» Data supplied:
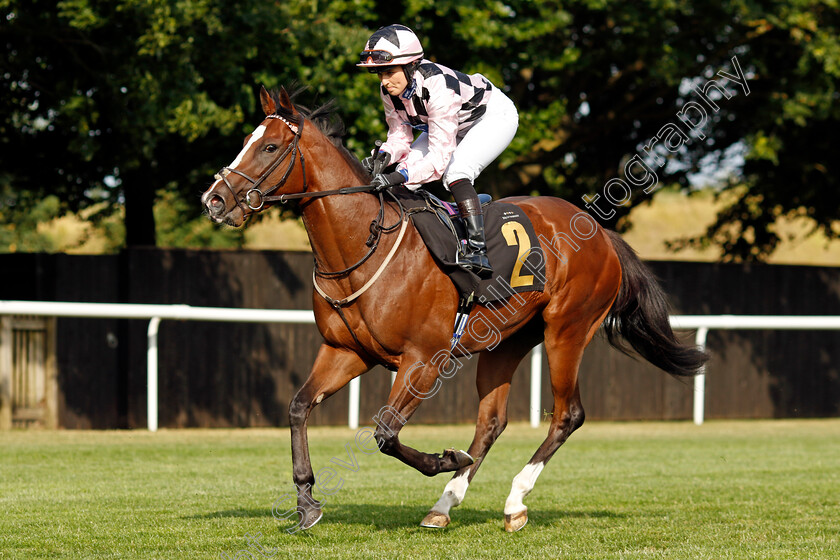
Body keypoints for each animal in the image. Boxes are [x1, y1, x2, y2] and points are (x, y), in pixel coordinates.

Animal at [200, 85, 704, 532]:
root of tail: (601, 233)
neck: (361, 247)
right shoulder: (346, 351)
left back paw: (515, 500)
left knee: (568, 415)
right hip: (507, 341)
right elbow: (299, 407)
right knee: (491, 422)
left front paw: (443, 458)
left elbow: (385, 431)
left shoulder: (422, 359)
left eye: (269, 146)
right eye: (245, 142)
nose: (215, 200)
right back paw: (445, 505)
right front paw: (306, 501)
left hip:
==
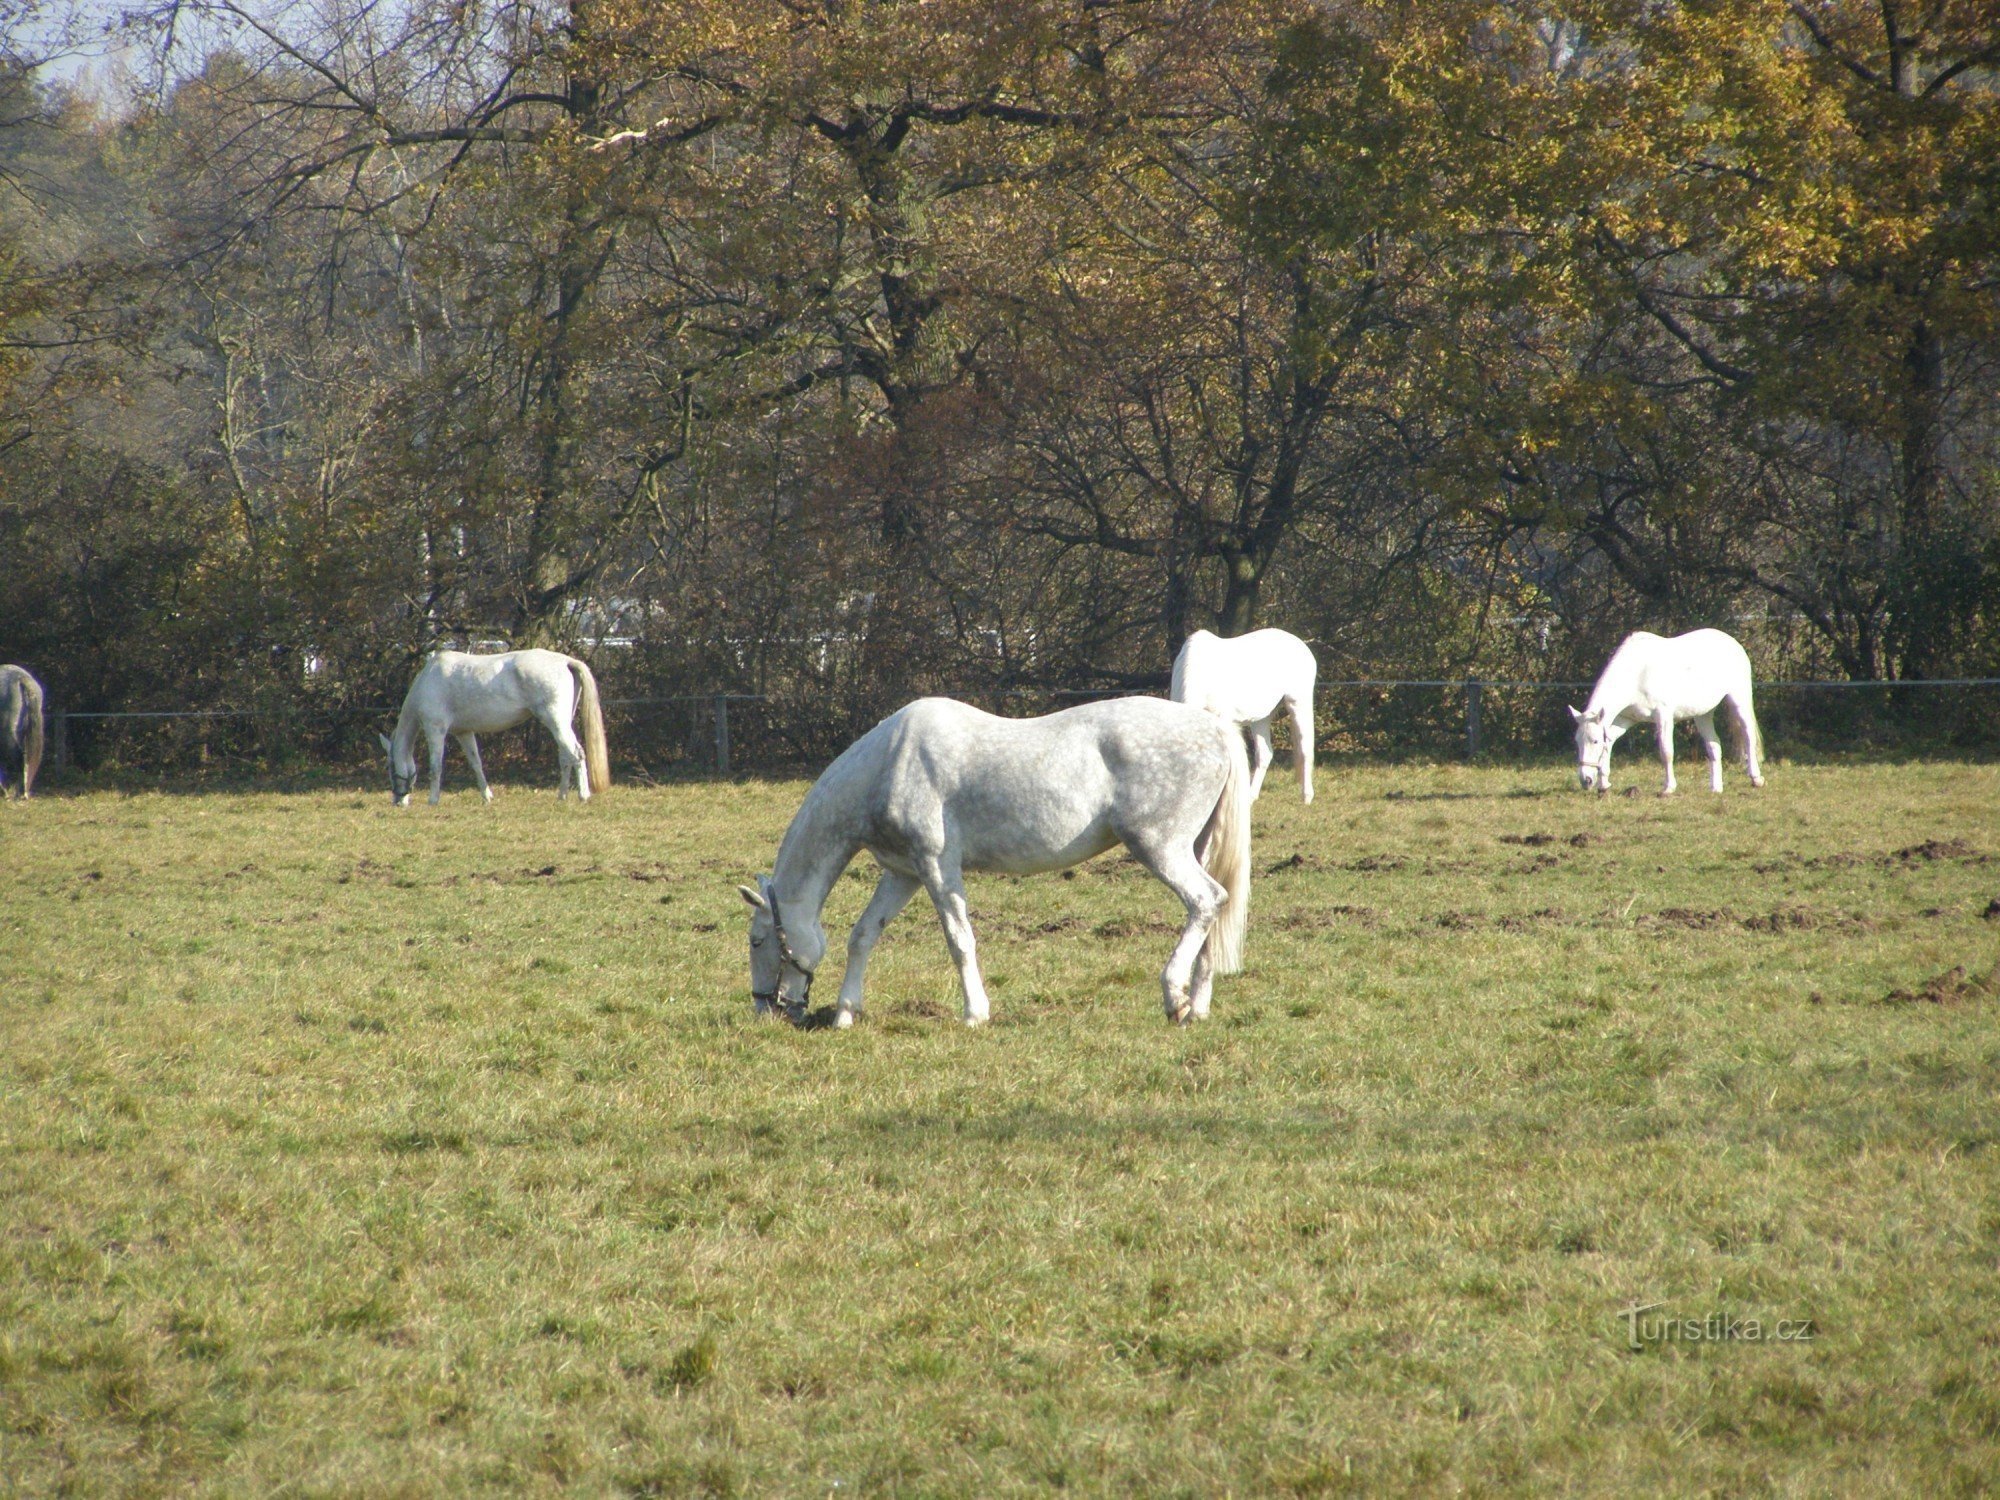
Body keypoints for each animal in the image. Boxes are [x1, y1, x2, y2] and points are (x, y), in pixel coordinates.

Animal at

» What the exercise asks:
Identify and extract each line of the listing that contains "right".

» Result of this task:
right shoulder: (346, 351)
right hip: (507, 341)
right elbow: (299, 407)
right knee: (491, 422)
right eye: (245, 142)
right back paw: (445, 505)
right front paw: (306, 501)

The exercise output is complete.